As a highly inflammatory form of programmed cell death, pyroptosis is triggered by pro-inflammatory signals and associated with inflammation. It is characterized by cell swelling and large bubbles emerging from the plasma membrane, which release cytokines during inflammation. Compared with other types of cell death, pyroptosis has a distinct morphology and mechanism and involves special inflammasome cascade pathways. However, the inflammasome mechanism through which endometrial epithelial cell pyroptosis occurs in LPS-mediated inflammation remains unclear. We confirmed that there was an increased mRNA and protein expression of the IL-6, TNF-α, IL-1β, IL-18 cytokines, the inflammasome molecules NLRP3, CASPASE-1, CASPASE-4, and GSDMD in LPS-induced primary bovine endometrial epithelial cells (BEECs) in an in vitro established inflammatory model using ELISA, real-time PCR (RT-PCR), vector construction and transfection, and Western blotting.

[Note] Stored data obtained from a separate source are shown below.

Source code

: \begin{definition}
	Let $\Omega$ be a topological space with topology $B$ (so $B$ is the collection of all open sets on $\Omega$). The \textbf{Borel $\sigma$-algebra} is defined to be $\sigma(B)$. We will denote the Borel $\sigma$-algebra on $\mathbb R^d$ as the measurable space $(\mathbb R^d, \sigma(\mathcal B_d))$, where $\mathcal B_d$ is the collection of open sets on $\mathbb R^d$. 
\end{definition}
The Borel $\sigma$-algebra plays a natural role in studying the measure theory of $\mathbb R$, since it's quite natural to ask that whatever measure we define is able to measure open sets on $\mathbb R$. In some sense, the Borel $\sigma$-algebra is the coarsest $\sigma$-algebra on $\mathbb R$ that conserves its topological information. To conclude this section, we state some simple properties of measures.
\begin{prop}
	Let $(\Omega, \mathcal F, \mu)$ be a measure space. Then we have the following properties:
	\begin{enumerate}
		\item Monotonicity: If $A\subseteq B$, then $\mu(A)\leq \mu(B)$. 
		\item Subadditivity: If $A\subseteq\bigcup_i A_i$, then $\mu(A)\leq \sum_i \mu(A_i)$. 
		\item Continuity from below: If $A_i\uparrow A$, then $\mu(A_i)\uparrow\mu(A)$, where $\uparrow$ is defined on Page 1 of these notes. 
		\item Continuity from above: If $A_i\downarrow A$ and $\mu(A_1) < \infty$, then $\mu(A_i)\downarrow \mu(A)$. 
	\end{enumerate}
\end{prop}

Scanning electron microscopy and lactate dehydrogenase (LDH) activity assays revealed induced cell membrane rupture, which is the main characteristic of pyroptosis. In conclusion, the cytolytic substrate GSDMD’s cleavage by caspase-1 or caspase-4 through the NLRP3 classical and non-classical inflammasome pathways, GSDMD N-terminus bind to the plasma membrane to form pores and release IL -18, IL-1β cause cell death during LPS induced BEECs inflammation.